I got good money you have tight hammies and hip flexors.
My advice is doing some light good mornings or hyperextensions fist to stretch out and warm up that area- TP4U was mentioning this earlier this week and it really makes a difference.
I do that, some stretching, and do pre exhaust for my legs and usually that helps a great deal.
 
Have you messed around with hand position? I used to squat with my hands wide and would get insane lower back pumps. I brought my grip in and put my back in a better position.

yep, I tried that. I saw a video awhile ago that explained how keeping your hands and elbows in helps lock your torso. no luck with that back pain though.
 
this is horrible info.

leg press, u dont want to round ur hips up. i want to keep that arch doing leg press just as u would in squats.

also, plates under heels? MAYBE if someone has severe ankle flexibility but again, u want that arch when squatting. and heels up may cause someone to lean to far forward, knees going over toes, etc. u want feet flat, on heels, spreading floor. I do same with leg press.

TO OP

look up "so you think you can squat" videos. Nice parts about posterior chain, how to hold it, work it, etc.

id take a hard look at everything from foot placement to upper back.

dont feel bad about wearing a belt on evne leg presses. helps keep everything nice and tight and at the least is a mental reminder to keep your back positioned correctly.

good luck, i live with herniated disks and been ALL through this sorta crap. :headbang:

Will do. I actually like having my heels elevated because its hard for me to stay upright and keep my knees behind my toes. If I don't elevate my heels sometimes my back starts to bend forward when I get down low.
 
I got good money you have tight hammies and hip flexors.
My advice is doing some light good mornings or hyperextensions fist to stretch out and warm up that area- TP4U was mentioning this earlier this week and it really makes a difference.
I do that, some stretching, and do pre exhaust for my legs and usually that helps a great deal.
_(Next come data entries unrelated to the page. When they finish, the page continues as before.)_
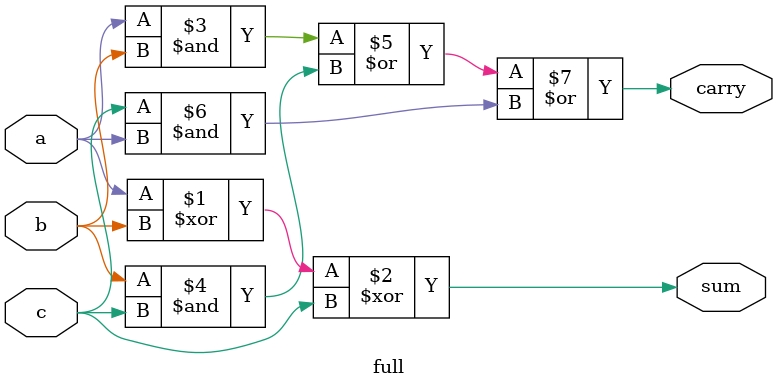
<source format=v>
module parallel_adder(a,b,c,sum,carry);
  wire c1,c2,c3;
  input [3:0]a,b;
  input c;
  output reg[3:0]sum;
  output reg carry;
  
  full dut1(a[0],b[0],c,sum[0],c1);
  full dut2(a[1],b[1],c1,sum[1],c2);
  full dut3(a[2],b[2],c2,sum[2],c3);
  full dut4(a[3],b[3],c3,sum[3],carry);
endmodule
 

module full(a,b,c,sum,carry);
  input a,b,c;
  output sum,carry;
  
  assign sum=a^b^c;
  assign carry=a&b | b&c | c&a;
endmodule

</source>
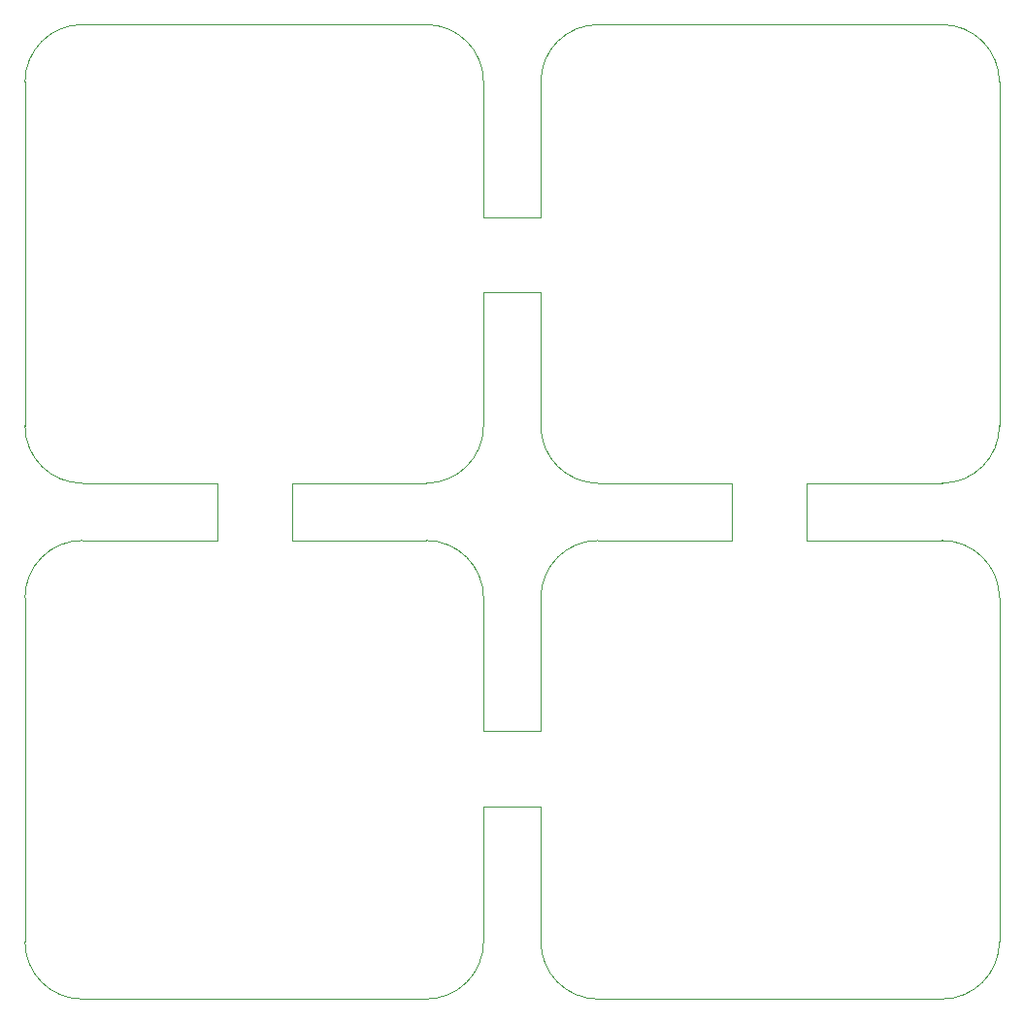
<source format=gbr>
%TF.GenerationSoftware,KiCad,Pcbnew,7.0.1*%
%TF.CreationDate,2023-09-10T14:19:26+09:00*%
%TF.ProjectId,cross_led,63726f73-735f-46c6-9564-2e6b69636164,rev?*%
%TF.SameCoordinates,Original*%
%TF.FileFunction,Profile,NP*%
%FSLAX46Y46*%
G04 Gerber Fmt 4.6, Leading zero omitted, Abs format (unit mm)*
G04 Created by KiCad (PCBNEW 7.0.1) date 2023-09-10 14:19:26*
%MOMM*%
%LPD*%
G01*
G04 APERTURE LIST*
%TA.AperFunction,Profile*%
%ADD10C,0.100000*%
%TD*%
G04 APERTURE END LIST*
D10*
X99300000Y-128800000D02*
G75*
G03*
X104300000Y-133800000I5000000J0D01*
G01*
X139300000Y-128800000D02*
X139300000Y-117000000D01*
X139300000Y-72100000D02*
X139300000Y-83800000D01*
X184300000Y-98800000D02*
G75*
G03*
X179300000Y-93800000I-5000000J0D01*
G01*
X144300000Y-128800000D02*
G75*
G03*
X149300000Y-133800000I5000000J0D01*
G01*
X134300000Y-48800000D02*
X104300000Y-48800000D01*
X149300000Y-93800000D02*
G75*
G03*
X144300000Y-98800000I0J-5000000D01*
G01*
X144300000Y-65600000D02*
X139300000Y-65600000D01*
X104300000Y-48800000D02*
G75*
G03*
X99300000Y-53800000I0J-5000000D01*
G01*
X179300000Y-88800000D02*
X167500000Y-88800000D01*
X161000000Y-93800000D02*
X149300000Y-93800000D01*
X144300000Y-83800000D02*
G75*
G03*
X149300000Y-88800000I5000000J0D01*
G01*
X134300000Y-93800000D02*
X122600000Y-93800000D01*
X104300000Y-93800000D02*
G75*
G03*
X99300000Y-98800000I0J-5000000D01*
G01*
X167500000Y-88800000D02*
X167500000Y-93800000D01*
X167500000Y-93800000D02*
X179300000Y-93800000D01*
X149300000Y-133800000D02*
X179300000Y-133800000D01*
X144300000Y-83800000D02*
X144300000Y-72100000D01*
X122600000Y-93800000D02*
X122600000Y-88800000D01*
X144300000Y-110400000D02*
X139300000Y-110400000D01*
X116100000Y-88800000D02*
X116100000Y-93800000D01*
X104300000Y-133800000D02*
X134300000Y-133800000D01*
X99300000Y-53800000D02*
X99300000Y-83800000D01*
X161000000Y-88800000D02*
X161000000Y-93800000D01*
X99300000Y-83800000D02*
G75*
G03*
X104300000Y-88800000I5000000J0D01*
G01*
X139300000Y-53800000D02*
G75*
G03*
X134300000Y-48800000I-5000000J0D01*
G01*
X122600000Y-88800000D02*
X134300000Y-88800000D01*
X139300000Y-117000000D02*
X144300000Y-117000000D01*
X179300000Y-48800000D02*
X149300000Y-48800000D01*
X179300000Y-133800000D02*
G75*
G03*
X184300000Y-128800000I0J5000000D01*
G01*
X144300000Y-98800000D02*
X144300000Y-110400000D01*
X134300000Y-88800000D02*
G75*
G03*
X139300000Y-83800000I0J5000000D01*
G01*
X116100000Y-93800000D02*
X104300000Y-93800000D01*
X184300000Y-83800000D02*
X184300000Y-53800000D01*
X139300000Y-65600000D02*
X139300000Y-53800000D01*
X104300000Y-88800000D02*
X116100000Y-88800000D01*
X179300000Y-88800000D02*
G75*
G03*
X184300000Y-83800000I0J5000000D01*
G01*
X149300000Y-48800000D02*
G75*
G03*
X144300000Y-53800000I0J-5000000D01*
G01*
X134300000Y-133800000D02*
G75*
G03*
X139300000Y-128800000I0J5000000D01*
G01*
X144300000Y-117000000D02*
X144300000Y-128800000D01*
X144300000Y-53800000D02*
X144300000Y-65600000D01*
X184300000Y-53800000D02*
G75*
G03*
X179300000Y-48800000I-5000000J0D01*
G01*
X139300000Y-98800000D02*
G75*
G03*
X134300000Y-93800000I-5000000J0D01*
G01*
X144300000Y-72100000D02*
X139300000Y-72100000D01*
X99300000Y-98800000D02*
X99300000Y-128800000D01*
X149300000Y-88800000D02*
X161000000Y-88800000D01*
X139300000Y-110400000D02*
X139300000Y-98800000D01*
X184300000Y-128800000D02*
X184300000Y-98800000D01*
M02*

</source>
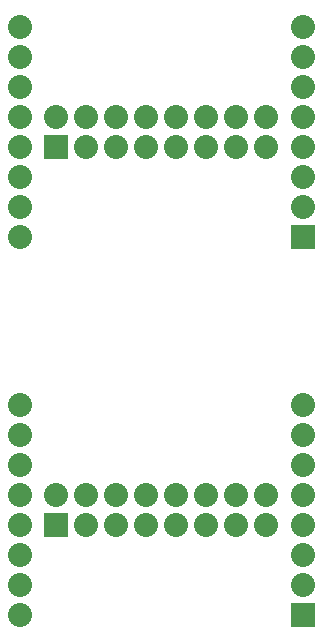
<source format=gbs>
G04 (created by PCBNEW-RS274X (2011-aug-04)-testing) date Sun 07 Apr 2013 12:32:43 PM PDT*
G01*
G70*
G90*
%MOIN*%
G04 Gerber Fmt 3.4, Leading zero omitted, Abs format*
%FSLAX34Y34*%
G04 APERTURE LIST*
%ADD10C,0.006000*%
%ADD11C,0.080000*%
%ADD12R,0.080000X0.080000*%
G04 APERTURE END LIST*
G54D10*
G54D11*
X21575Y-35397D03*
X21575Y-36397D03*
X21575Y-37397D03*
X21575Y-38397D03*
X21575Y-39397D03*
X21575Y-40397D03*
X21575Y-41397D03*
X21575Y-42397D03*
G54D12*
X31024Y-42397D03*
G54D11*
X31024Y-41397D03*
X31024Y-40397D03*
X31024Y-39397D03*
X31024Y-38397D03*
X31024Y-37397D03*
X31024Y-36397D03*
X31024Y-35397D03*
X21575Y-22798D03*
X21575Y-23798D03*
X21575Y-24798D03*
X21575Y-25798D03*
X21575Y-26798D03*
X21575Y-27798D03*
X21575Y-28798D03*
X21575Y-29798D03*
G54D12*
X31024Y-29798D03*
G54D11*
X31024Y-28798D03*
X31024Y-27798D03*
X31024Y-26798D03*
X31024Y-25798D03*
X31024Y-24798D03*
X31024Y-23798D03*
X31024Y-22798D03*
G54D12*
X22799Y-39398D03*
G54D11*
X22799Y-38398D03*
X23799Y-39398D03*
X23799Y-38398D03*
X24799Y-39398D03*
X24799Y-38398D03*
X25799Y-39398D03*
X25799Y-38398D03*
X26799Y-39398D03*
X26799Y-38398D03*
X27799Y-39398D03*
X27799Y-38398D03*
X28799Y-39398D03*
X28799Y-38398D03*
X29799Y-39398D03*
X29799Y-38398D03*
G54D12*
X22799Y-26799D03*
G54D11*
X22799Y-25799D03*
X23799Y-26799D03*
X23799Y-25799D03*
X24799Y-26799D03*
X24799Y-25799D03*
X25799Y-26799D03*
X25799Y-25799D03*
X26799Y-26799D03*
X26799Y-25799D03*
X27799Y-26799D03*
X27799Y-25799D03*
X28799Y-26799D03*
X28799Y-25799D03*
X29799Y-26799D03*
X29799Y-25799D03*
M02*

</source>
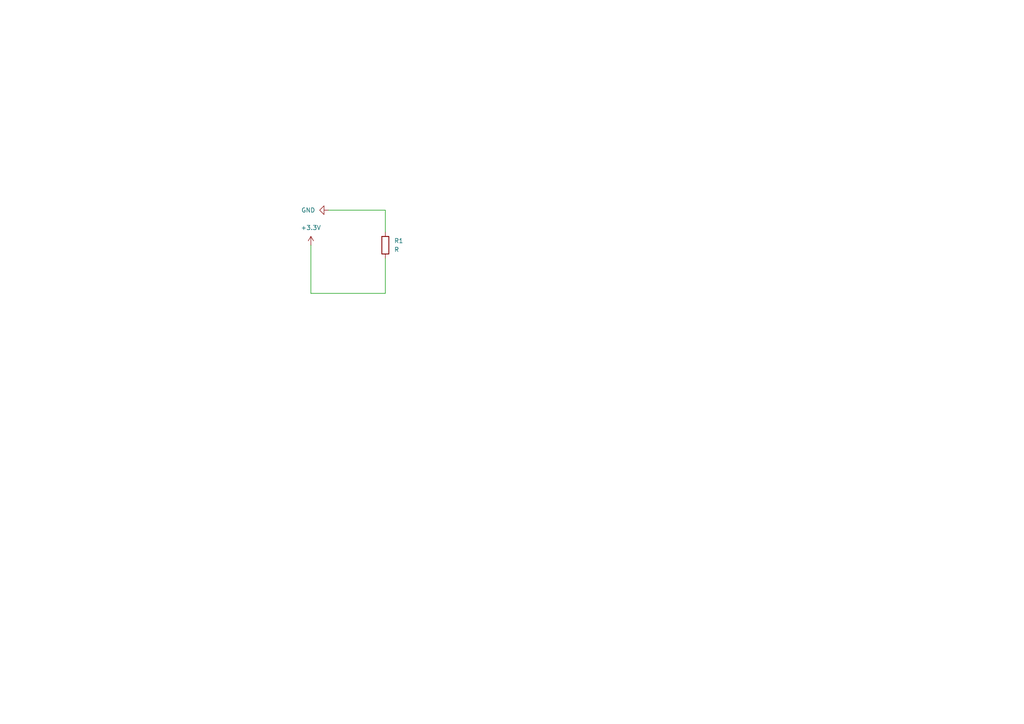
<source format=kicad_sch>
(kicad_sch
	(version 20231120)
	(generator "eeschema")
	(generator_version "8.0")
	(uuid "9851c65b-f5de-4dae-b492-4a1b635d8840")
	(paper "A4")
	
	(wire
		(pts
			(xy 111.76 67.31) (xy 111.76 60.96)
		)
		(stroke
			(width 0)
			(type default)
		)
		(uuid "19e6b1fe-806a-44bc-b54e-9b659ea682c8")
	)
	(wire
		(pts
			(xy 111.76 60.96) (xy 95.25 60.96)
		)
		(stroke
			(width 0)
			(type default)
		)
		(uuid "6cc32243-2fad-4381-82b8-66326cf71a34")
	)
	(wire
		(pts
			(xy 90.17 85.09) (xy 111.76 85.09)
		)
		(stroke
			(width 0)
			(type default)
		)
		(uuid "9645504c-5722-4486-8571-7fffb8bb6ad6")
	)
	(wire
		(pts
			(xy 111.76 85.09) (xy 111.76 74.93)
		)
		(stroke
			(width 0)
			(type default)
		)
		(uuid "9e0e64f4-9daa-4a48-a3e5-69edcc1b3dfa")
	)
	(wire
		(pts
			(xy 90.17 71.12) (xy 90.17 85.09)
		)
		(stroke
			(width 0)
			(type default)
		)
		(uuid "ff078ee9-0316-45b6-8e27-3c708e3cf66b")
	)
	(symbol
		(lib_id "power:GND")
		(at 95.25 60.96 270)
		(unit 1)
		(exclude_from_sim no)
		(in_bom yes)
		(on_board yes)
		(dnp no)
		(fields_autoplaced yes)
		(uuid "594805fe-ab63-4d8c-b344-9aa4cde69a16")
		(property "Reference" "#PWR02"
			(at 88.9 60.96 0)
			(effects
				(font
					(size 1.27 1.27)
				)
				(hide yes)
			)
		)
		(property "Value" "GND"
			(at 91.44 60.9599 90)
			(effects
				(font
					(size 1.27 1.27)
				)
				(justify right)
			)
		)
		(property "Footprint" ""
			(at 95.25 60.96 0)
			(effects
				(font
					(size 1.27 1.27)
				)
				(hide yes)
			)
		)
		(property "Datasheet" ""
			(at 95.25 60.96 0)
			(effects
				(font
					(size 1.27 1.27)
				)
				(hide yes)
			)
		)
		(property "Description" "Power symbol creates a global label with name \"GND\" , ground"
			(at 95.25 60.96 0)
			(effects
				(font
					(size 1.27 1.27)
				)
				(hide yes)
			)
		)
		(pin "1"
			(uuid "a4ae7c3b-065b-480e-94e2-719b90738c5e")
		)
		(instances
			(project ""
				(path "/9851c65b-f5de-4dae-b492-4a1b635d8840"
					(reference "#PWR02")
					(unit 1)
				)
			)
		)
	)
	(symbol
		(lib_id "power:+3.3V")
		(at 90.17 71.12 0)
		(unit 1)
		(exclude_from_sim no)
		(in_bom yes)
		(on_board yes)
		(dnp no)
		(fields_autoplaced yes)
		(uuid "5c5b92b3-b0fc-4864-b682-35de46272171")
		(property "Reference" "#PWR01"
			(at 90.17 74.93 0)
			(effects
				(font
					(size 1.27 1.27)
				)
				(hide yes)
			)
		)
		(property "Value" "+3.3V"
			(at 90.17 66.04 0)
			(effects
				(font
					(size 1.27 1.27)
				)
			)
		)
		(property "Footprint" ""
			(at 90.17 71.12 0)
			(effects
				(font
					(size 1.27 1.27)
				)
				(hide yes)
			)
		)
		(property "Datasheet" ""
			(at 90.17 71.12 0)
			(effects
				(font
					(size 1.27 1.27)
				)
				(hide yes)
			)
		)
		(property "Description" "Power symbol creates a global label with name \"+3.3V\""
			(at 90.17 71.12 0)
			(effects
				(font
					(size 1.27 1.27)
				)
				(hide yes)
			)
		)
		(pin "1"
			(uuid "5c765039-18f6-4557-808c-af2301394e0a")
		)
		(instances
			(project ""
				(path "/9851c65b-f5de-4dae-b492-4a1b635d8840"
					(reference "#PWR01")
					(unit 1)
				)
			)
		)
	)
	(symbol
		(lib_id "Device:R")
		(at 111.76 71.12 0)
		(unit 1)
		(exclude_from_sim no)
		(in_bom yes)
		(on_board yes)
		(dnp no)
		(fields_autoplaced yes)
		(uuid "a94a7a32-323d-4029-a392-411a27627f27")
		(property "Reference" "R1"
			(at 114.3 69.8499 0)
			(effects
				(font
					(size 1.27 1.27)
				)
				(justify left)
			)
		)
		(property "Value" "R"
			(at 114.3 72.3899 0)
			(effects
				(font
					(size 1.27 1.27)
				)
				(justify left)
			)
		)
		(property "Footprint" ""
			(at 109.982 71.12 90)
			(effects
				(font
					(size 1.27 1.27)
				)
				(hide yes)
			)
		)
		(property "Datasheet" "~"
			(at 111.76 71.12 0)
			(effects
				(font
					(size 1.27 1.27)
				)
				(hide yes)
			)
		)
		(property "Description" "Resistor"
			(at 111.76 71.12 0)
			(effects
				(font
					(size 1.27 1.27)
				)
				(hide yes)
			)
		)
		(pin "1"
			(uuid "bbe7f1df-748e-49a4-b63a-fb34826a8511")
		)
		(pin "2"
			(uuid "db3f64b6-a2e9-4703-aad3-e2334a59b058")
		)
		(instances
			(project ""
				(path "/9851c65b-f5de-4dae-b492-4a1b635d8840"
					(reference "R1")
					(unit 1)
				)
			)
		)
	)
	(sheet_instances
		(path "/"
			(page "1")
		)
	)
)

</source>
I have def. been working on stretching my hams. I do the bear walk ups(idk what they're called exactly), also seen in a video posted a couple weeks ago where dorian yates was training someone. I do the same stretches in the video.

For this particular workout I even did hams first.

I have never done good mornings, so i'll try that out. Thanks
 
Strengthen your core and stretch your muscles, some Pilates could help.

See your doctor if the pain doesn't subside.
 
Another tip: squeeze and contract your glutes before going down on the squat.This will ensure that your body/ spine is straight.